The recent development of electric and hybrid cars is also beneficial to the environment.

Fuel quality control

In the interest of the consumer, it is important that the fuel quality – essential for obtaining good car performances and preventing car breakdowns – is regularly tested. The European Committee for Standardization (CEN) has published a number of European standards, transposed into Belgian standards, that specify requirements and test methods for unleaded fuel (NBN EN 228), LPG (NBN EN 589) and diesel (NBN EN 590). Additionally samples are regularly taken at petrol stations to check the quality of the fuel they dispense.

‘Connected cars’ and V2V technology for improved security and driving comfort

A very exciting new development is the so-called connected car. Whereas previously digital car technology used to focus on optimising the technical performance of the car, the new trend is to optimise the possibilities for the car driver to communicate and connect with the outside world. Compatibility of the different telematics systems involved is essential. CEN and the European Telecommunication Standards Institute (ETSI) play an active role in this area.
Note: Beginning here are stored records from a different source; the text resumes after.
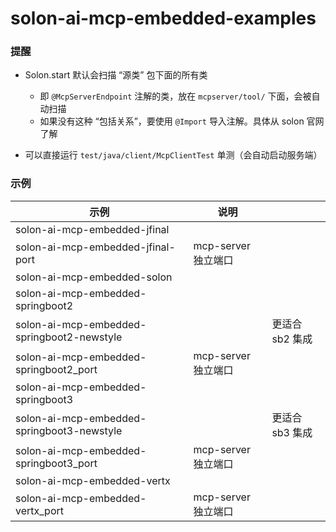 # solon-ai-mcp-embedded-examples

### 提醒

* Solon.start 默认会扫描 “源类” 包下面的所有类
    * 即 `@McpServerEndpoint` 注解的类，放在 `mcpserver/tool/` 下面，会被自动扫描
    * 如果没有这种 “包括关系”，要使用 `@Import` 导入注解。具体从 solon 官网了解

* 可以直接运行 `test/java/client/McpClientTest` 单测（会自动启动服务端）


### 示例



| 示例                                            | 说明              |              |
|-----------------------------------------------|-----------------|--------------|
| solon-ai-mcp-embedded-jfinal                  |                 |              |
| solon-ai-mcp-embedded-jfinal-port             | mcp-server 独立端口 |              |
| solon-ai-mcp-embedded-solon                   |                 |              |
| solon-ai-mcp-embedded-springboot2             |                 |              |
| solon-ai-mcp-embedded-springboot2-newstyle    |                 | 更适合 sb2 集成   |
| solon-ai-mcp-embedded-springboot2_port        | mcp-server 独立端口 |              |
| solon-ai-mcp-embedded-springboot3             |                 |              |
| solon-ai-mcp-embedded-springboot3-newstyle    |                 | 更适合 sb3 集成   |
| solon-ai-mcp-embedded-springboot3_port        | mcp-server 独立端口 |              |
| solon-ai-mcp-embedded-vertx                   |                 |              |
| solon-ai-mcp-embedded-vertx_port              | mcp-server 独立端口 |              |
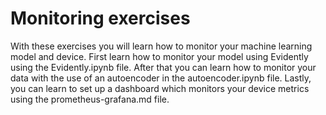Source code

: # Monitoring exercises

With these exercises you will learn how to monitor your machine learning model and device. First learn how to monitor your model using Evidently using the Evidently.ipynb file. After that you can learn how to monitor your data with the use of an autoencoder in the autoencoder.ipynb file. Lastly, you can learn to set up a dashboard which monitors your device metrics using the prometheus-grafana.md file.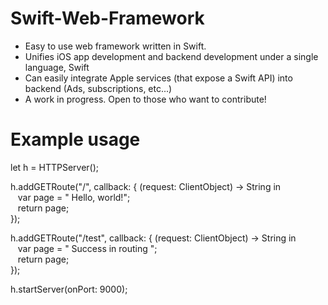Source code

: # Swift-Web-Framework
* Easy to use web framework written in Swift.  
* Unifies iOS app development and backend development under a single language, Swift  
* Can easily integrate Apple services (that expose a Swift API) into backend (Ads, subscriptions, etc...)   
* A work in progress. Open to those who want to contribute!

# Example usage
let h = HTTPServer();  

h.addGETRoute("/", callback: { (request: ClientObject) -> String in  
&nbsp;&nbsp;&nbsp;var page = "<html> Hello, world!</html>";  
&nbsp;&nbsp;&nbsp;return page;  
});  

h.addGETRoute("/test", callback: { (request: ClientObject) -> String in  
&nbsp;&nbsp;&nbsp;var page = "<html> Success in routing </html>";  
&nbsp;&nbsp;&nbsp;return page;  
});  

h.startServer(onPort: 9000);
Some examples of ‘connected car’ applications:

  • automatic sending of an alarm signal to emergency services (eCall) in case of a major accident
  • remote control of airco/heating and vehicle locking/unlocking through downloadable apps
  • real time information about traffic jams, accidents etc.
  • self-parking
  • lane departure warning
  • voice activated mobile phone or gps to prevent distraction of the driver

Some car manufacturers are even experimenting with V2V (vehicle-to-vehicle) systems. Cars equipped with this technology can communicate with each other and exchange information about their respective location, speed etc. This allows drivers to be warned when another vehicle is in their blind spot, has stopped in a dangerous spot or is entering the same crossroads.

We can conclude that the car industry is constantly changing, with an increasing focus on the environment, safety and driving comfort. European standardisation plays an important supportive role in this field.